# Mantis ID?



## planetq (Aug 18, 2009)

I don't know if this picture was already posted on here for an ID, but I thought I would give it a try anyway. I apologize in advance if it was.

The file name says stenophylla, but when I typed that in google all I got were a bunch of plants.

Also, if anyone knows, where do these species originate from?

Thanks!












Minkyu


----------



## PhilinYuma (Aug 18, 2009)

So far as I know, this is Stenophylla lobivertex as denoted in the original pic. I have never seen a pic of it before, but "stenophylla" means "narrow leaf," and "lobivertex" means "lobe on the top [of the head]" so that seems apropriate.  

Edit: Just came across this (pre copyright!) at http://libsysdigi.library.uiuc.edu/OCA/Boo...00brun_djvu.txt : 3. Vertex pone oculos tuberculatus. Coxae anticae sujjra muticae.

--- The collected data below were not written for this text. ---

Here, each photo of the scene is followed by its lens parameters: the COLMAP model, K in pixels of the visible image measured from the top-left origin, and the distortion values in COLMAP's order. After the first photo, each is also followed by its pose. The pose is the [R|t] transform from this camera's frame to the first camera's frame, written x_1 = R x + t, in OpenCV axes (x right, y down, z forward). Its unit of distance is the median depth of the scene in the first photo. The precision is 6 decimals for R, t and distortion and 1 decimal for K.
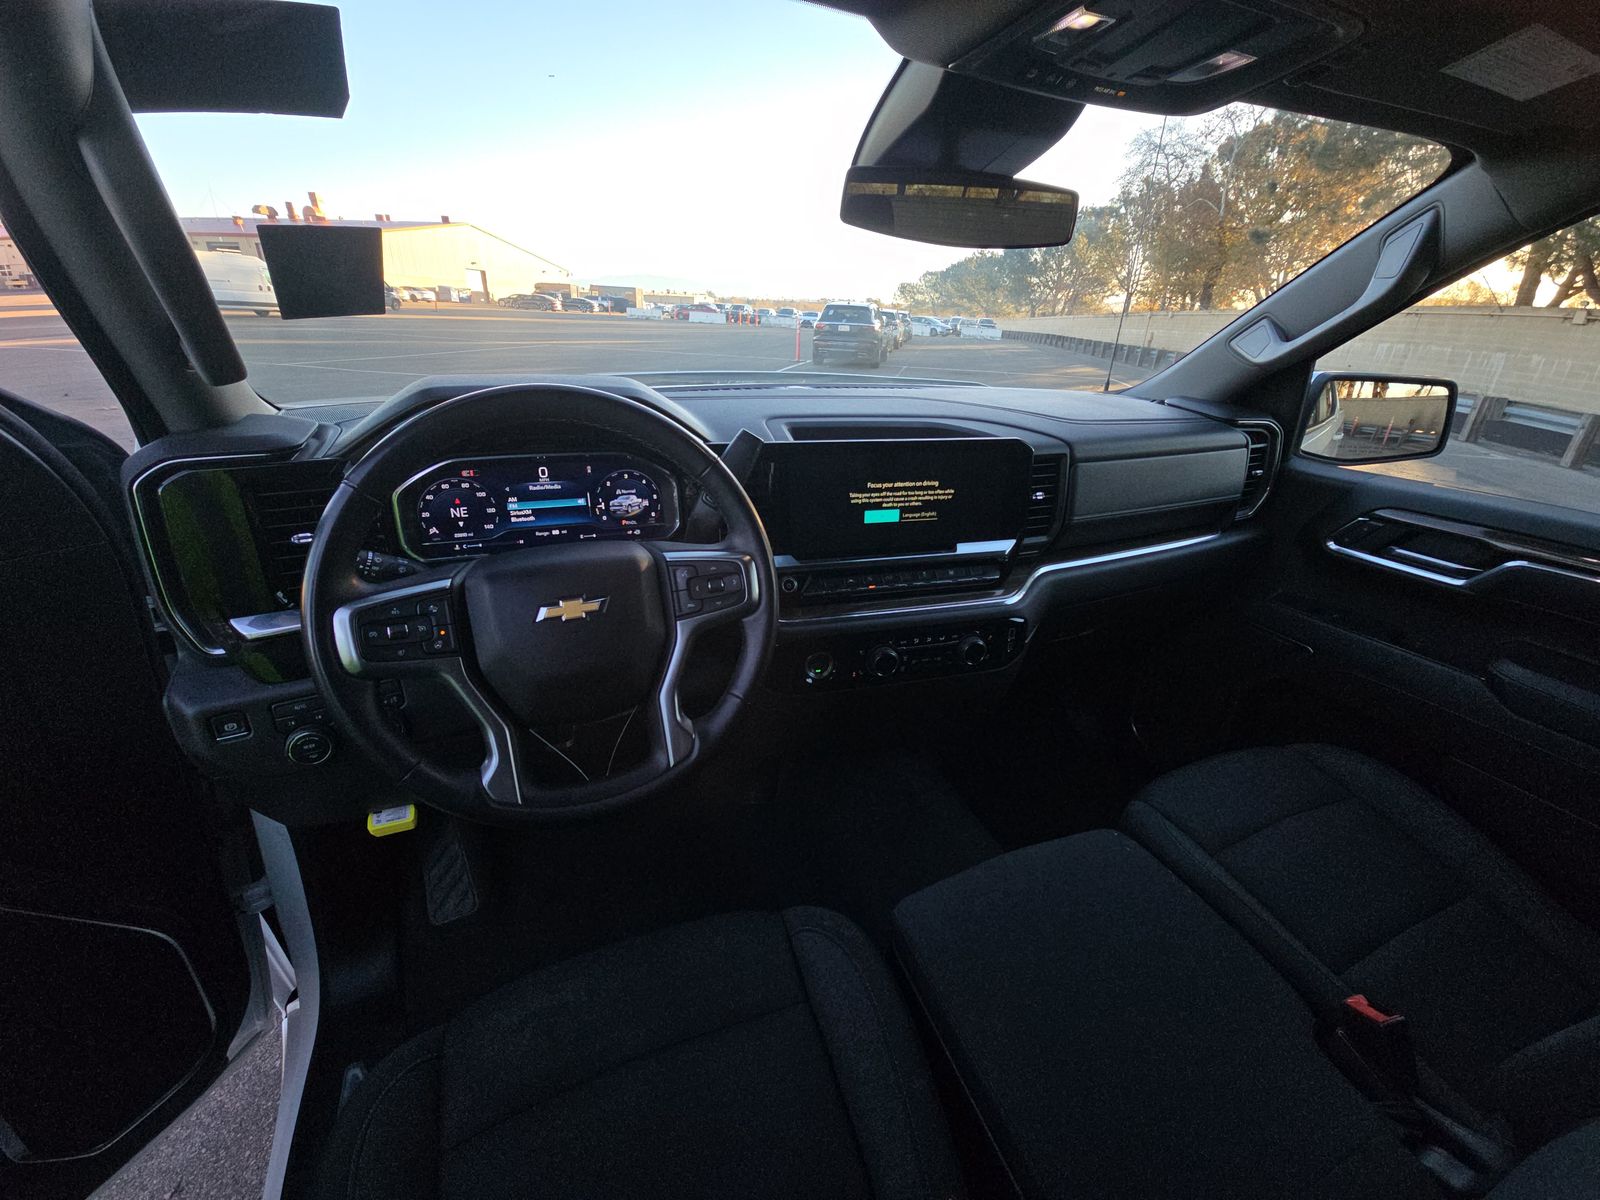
lens RADIAL K [[646.3, 0, 808.4], [0, 646.3, 599.8], [0, 0, 1]] dist [0.011113, -0.011209]
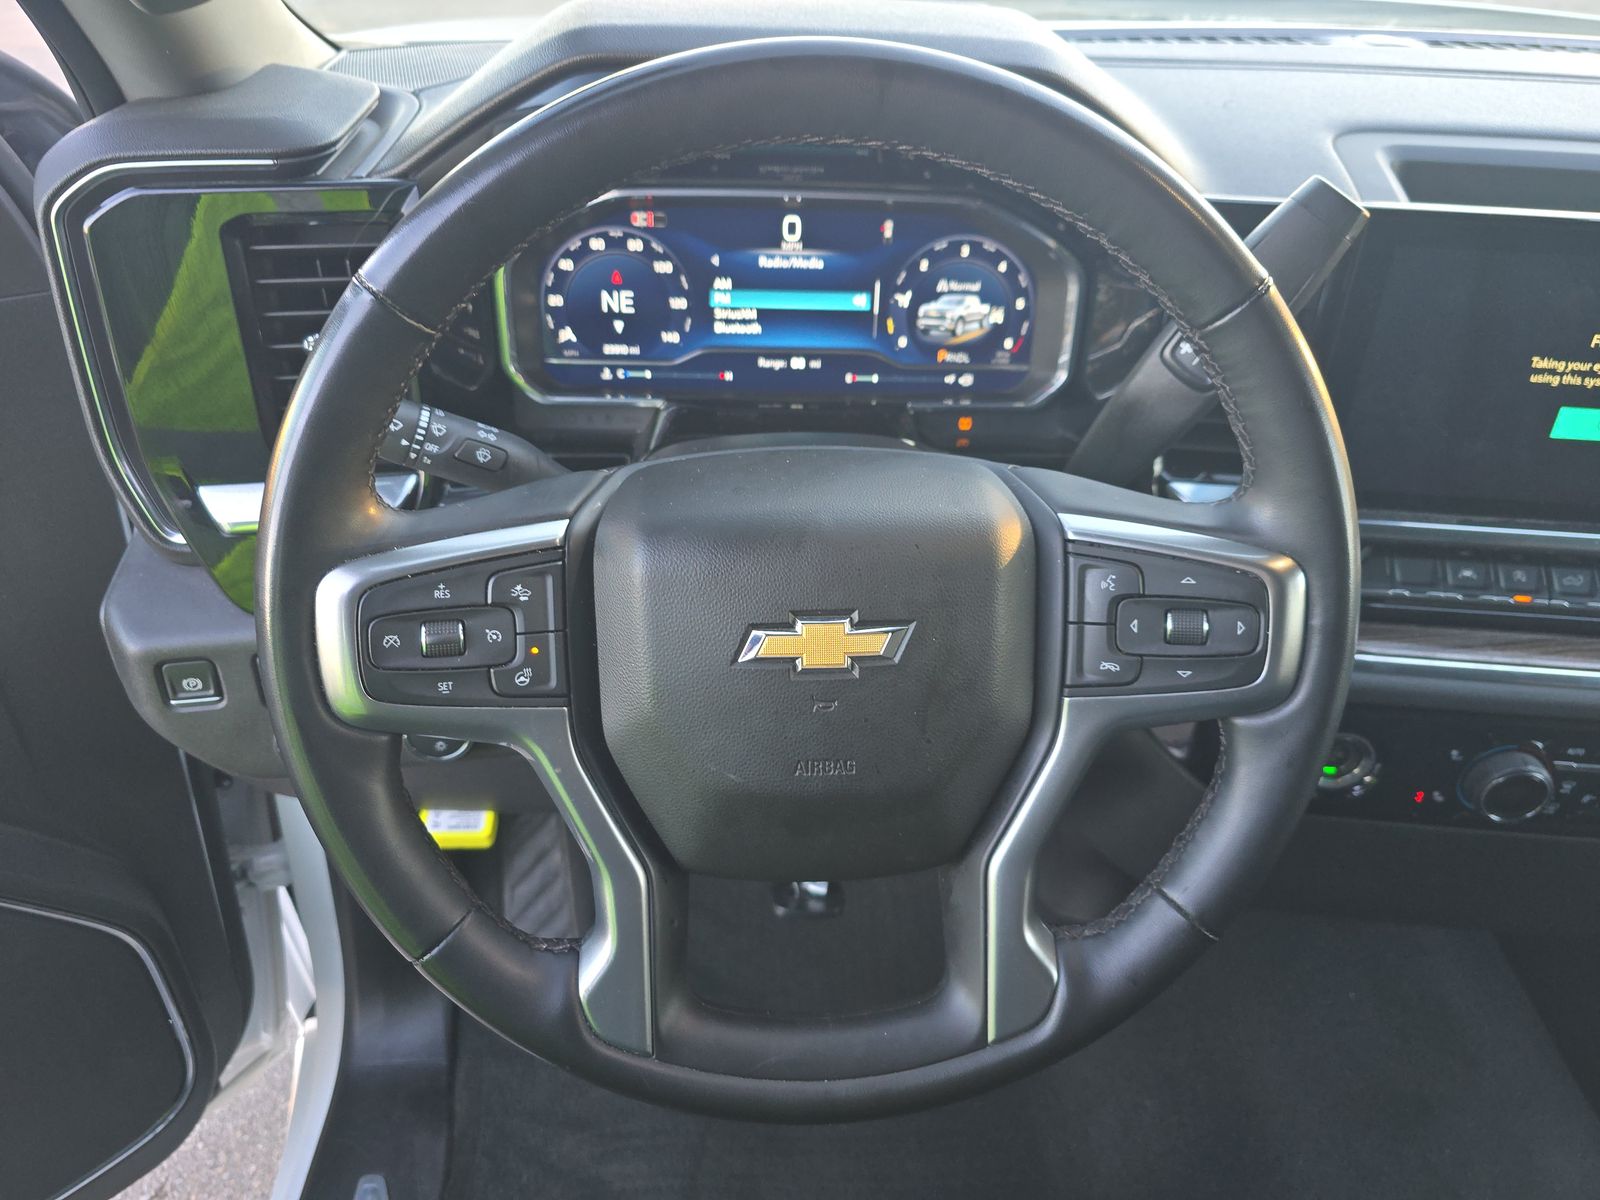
lens RADIAL K [[1103.5, 0, 801.1], [0, 1103.5, 601.1], [0, 0, 1]] dist [0.026884, -0.037250]
pose [[0.932993, 0.198178, -0.300415, -0.119710], [-0.143006, 0.970149, 0.195859, -0.096805], [0.330262, -0.139774, 0.933483, 0.243711]]
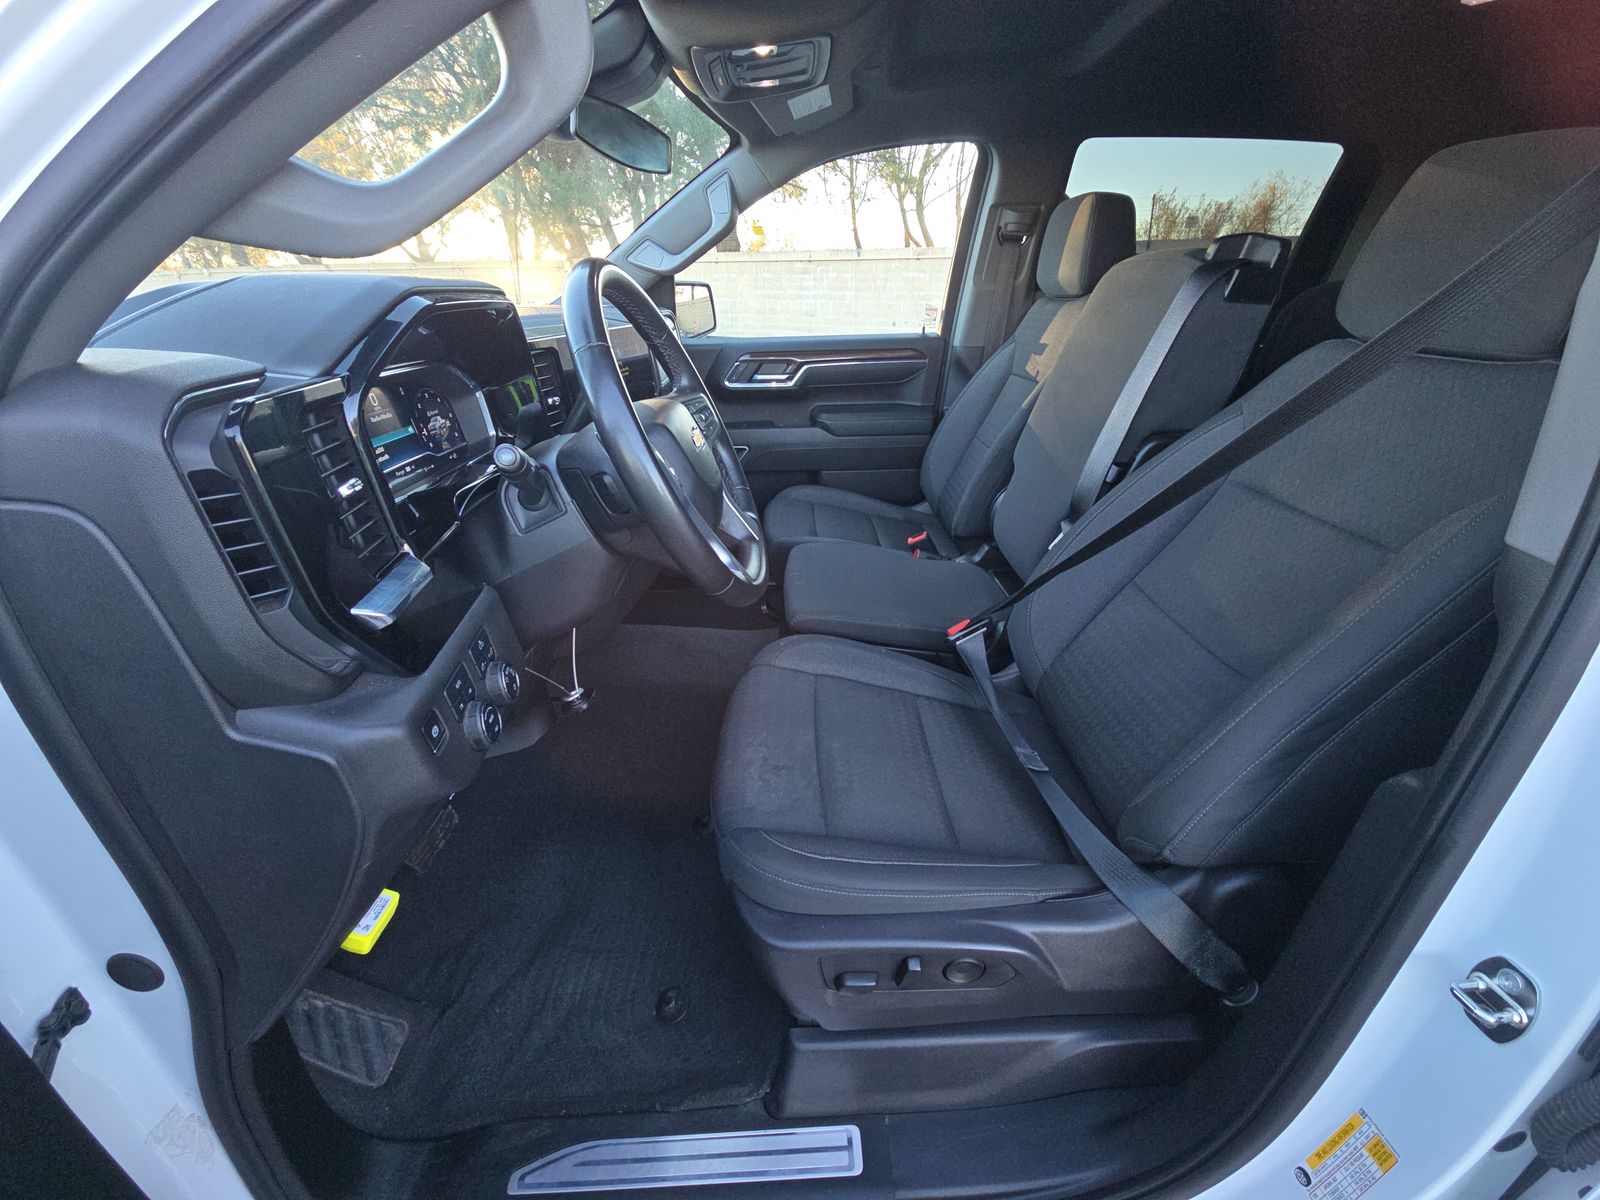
lens RADIAL K [[646.3, 0, 808.4], [0, 646.3, 599.8], [0, 0, 1]] dist [0.011113, -0.011209]
pose [[0.375421, -0.433639, 0.819156, -0.998239], [0.387065, 0.876396, 0.286548, 0.007070], [-0.842164, 0.209490, 0.496864, 0.166601]]
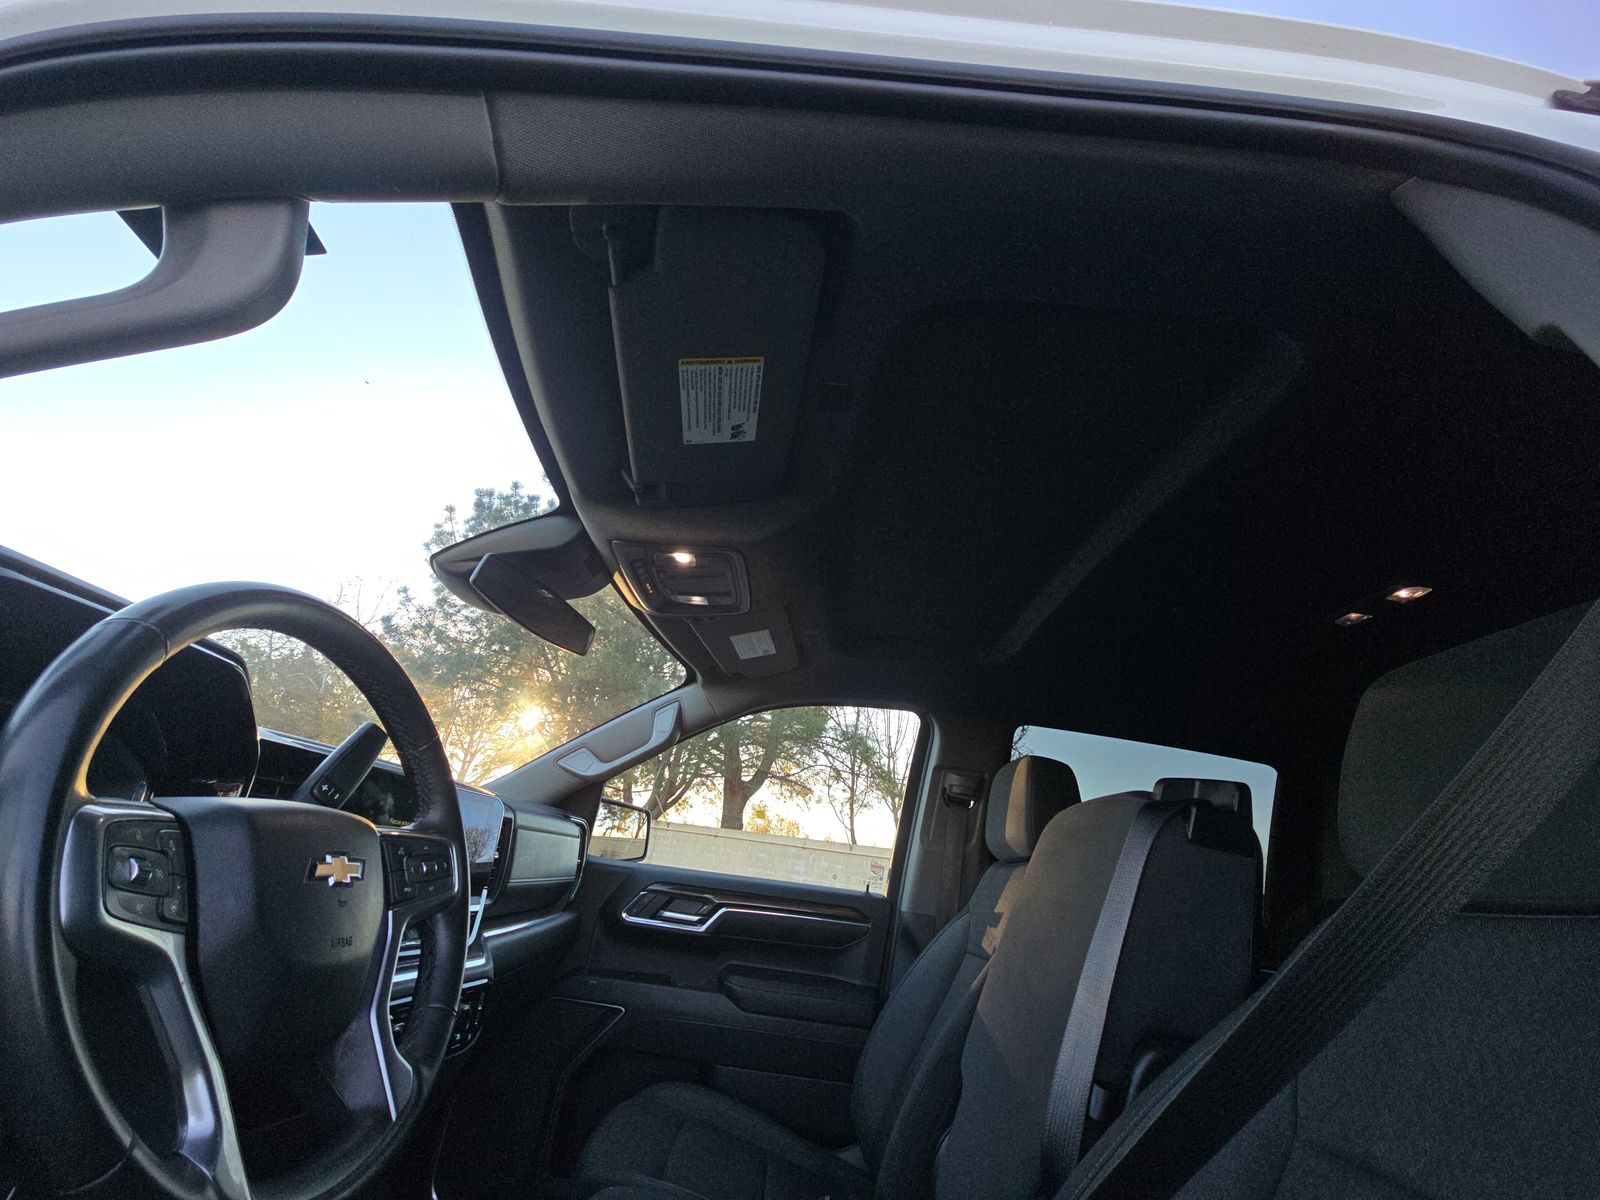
lens RADIAL K [[646.3, 0, 808.4], [0, 646.3, 599.8], [0, 0, 1]] dist [0.011113, -0.011209]
pose [[0.375043, 0.384490, 0.843511, -0.625166], [0.255104, 0.831989, -0.492663, 0.181086], [-0.891215, 0.399953, 0.213947, 0.147590]]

Tibiae posticae lobatae. Species Indicae.

This sounds as though it may be a Dx of this species, except that it comes from India, not Peru.


----------



## leviatan (Aug 18, 2009)

Wow ! Absouletly awesome mantis !!


----------



## revmdn (Aug 18, 2009)

Yeah, it is pretty cool.


----------



## Christian (Aug 18, 2009)

There was a thread on this species before. It's _Stenophylla lobivertex_ and it is from Peru. Two more species occur in E Brasil and the Guyanas, respectively. There are no Old World species of this genus.

They are rather rare, and were never in stock.


----------



## Kruszakus (Aug 18, 2009)

Mantids never cease to amaze me.


----------



## planetq (Aug 19, 2009)

Thank you for the ID Phil and Christian.

Minkyu


----------



## lil jay (Aug 19, 2009)

looks well kool to keep and hard :lol:


----------



## ismart (Aug 19, 2009)

Awsome looking mantid! :wub:


----------